The stainless steel counter rattled as he slammed down an industrial-sized tub of Hidden Valley, popping off the lid. His phone buzzed in the front pocket of his apron, but he didn’t bother reaching for it. It was probably his mom calling to check up on him, as she was doing with increasing frequency as he slipped deeper into his depression. He couldn’t handle lying to her right now.
As he poured a dollop of dressing into the side cup, he made a mental note to shoot her a text on his break.
“Kim,” he made his way to the corner of the kitchen where she was helping one of the new hires roll silverware. “Table thirty wants a free meal. Says the food is cold.”
She turned to glance out the square panel of glass on the kitchen door without pausing in her work. “It’s a salad,” she deadpanned.
“I’m aware.”
Letting out a sigh so put-upon that it could only have come from someone with years of customer service experience, she placed down the roll of silverware in her hand and turned to him. “Take your fifteen, kid.”
“I already did.”
“Take another one.” She raised an eyebrow when he started to object. “We’re dead out there, and you look likeyou’re halfway there yourself. Go. I’ll close out your table and grab your tip.”
Between his aching back and Kim’s unmoving stare, there wasn’t much room to argue.
“Don’t worry,” Liam said, already untying his apron. “There won’t be one.”
The air outside was too cold to be hanging around in short sleeves, but he needed a quiet space more than he needed warmth right now.
Liam sank down onto the overturned bucket the smokers used on their breaks. His lumbar throbbed as he relaxed his muscles for the first time in hours. He let his head thud back against the dirty brick wall, eyes slipping shut.

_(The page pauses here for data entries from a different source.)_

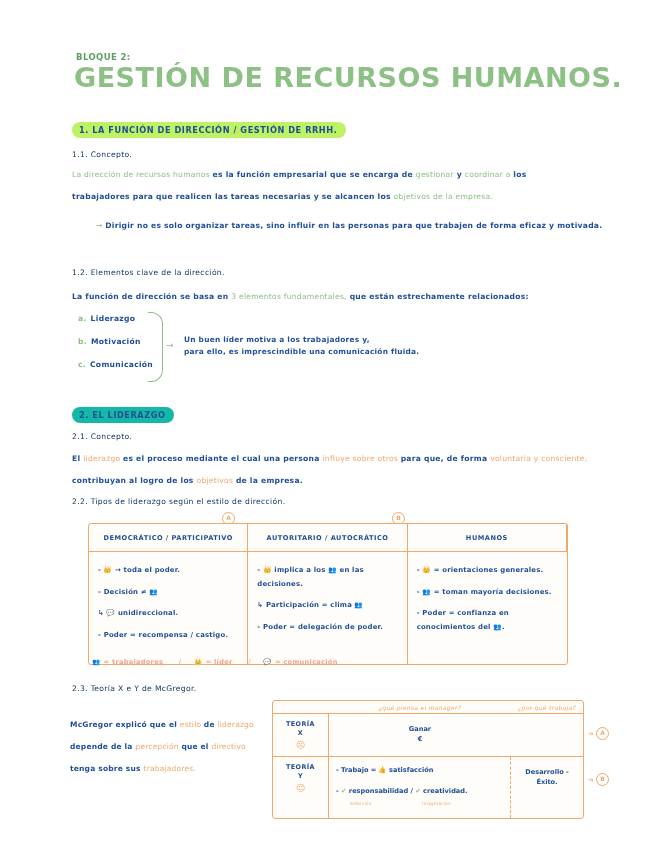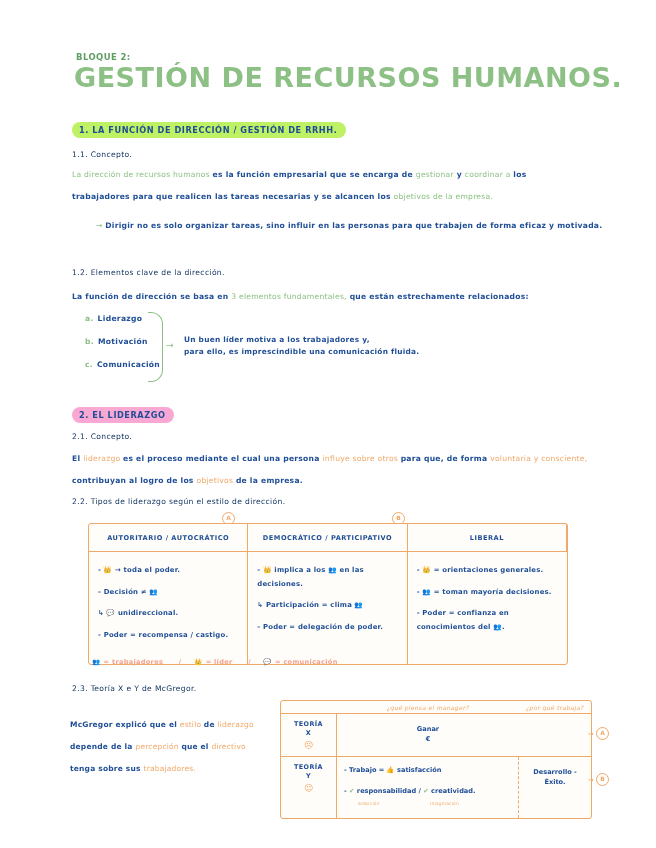--- a/index.html
+++ b/index.html
@@ -53,7 +53,7 @@
 
   
   .elem-list{position:absolute;left:78px;top:314px;}
-  .elem-row{font-size:7.6px;font-weight:bold;color:#1f4e96;margin-bottom:14px;letter-spacing:.3px;margin-left:7px;}
+  .elem-row{font-size:7.6px;font-weight:bold;color:#1f4e96;margin-bottom:14px;letter-spacing:.3px;}
   .elem-row .idx{color:#8cc084;margin-right:4px;}
   .brace{
     position:absolute;left:148px;top:312px;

This was why he had objected to taking a second break. The exhaustion collided with him the moment he was finally able to rest, bearing down on his shoulders all at once. He probably could have fallen asleep just like that, sitting on a bucket behind the diner in the freezing cold. He might have, if not for his phone buzzing in his pocket again.
Peeling his eyes open took more effort than it should have, but the notification on his phone was unexpected enough to nudge him back to awareness.
One missed call, followed by a voicemail, both from the Marriott in Chicago.
He did a mental recount of all the hotels he and Jonah had stayed at over the past couple of months, but it was a pointless exercise. They had been confined to a strict budget,and the Marriott was firmly outside of it. Liam tapped a cold thumb on the screen, opening the voicemail.
The moment he pressed the phone to his ear, his body went numb.
“Hi, Liam. It’s me. Jonah.”
His voice was the only thing in the world. The scene around him fell away, leaving Liam anchored to the earth only by the tinny words coming through the phone.
“I know you’re probably working or...I don’t know. I’m sorry. I don’t have much time. I just... It’s Friday,”he said.“And I wish it was you waiting for me upstairs.”
Liam was going to shatter apart.
“Listen, I...I don’t know when—if—I’ll have another chance to say what I want to say to you, so I just... I saw the phone and I needed to call you and say I’m sorry that things ended the way they did. I never wanted you to get anywhere near all of that. Any of it. I hate that you did. I hate that I was selfish enough to let you.”
A pause.
“I only have another minute, but I need to tell you that I meant what I said the first night we met: that I don’t understand how you could possibly have a hard time making friends, because you are the best one I’ve ever had. And even if that last night I spent with you, at the park, and in your car, and in your room, I... shit. Sorry. I’m sorry.” There was a pause and a rustle of movement. “I don’t want you to ever think I regret a second of it. Because I don’t.
“I told you, once, that I didn’t want to leave without saying goodbye, like I did the first night. So I’m keeping that promise now.”
“No,” Liam whispered.
“I have to go now. Okay? But not before I had the chance to thank you. For everything, Liam. Goodbye.”
CHAPTER 26
Jonah
The basement was worse in the wintertime.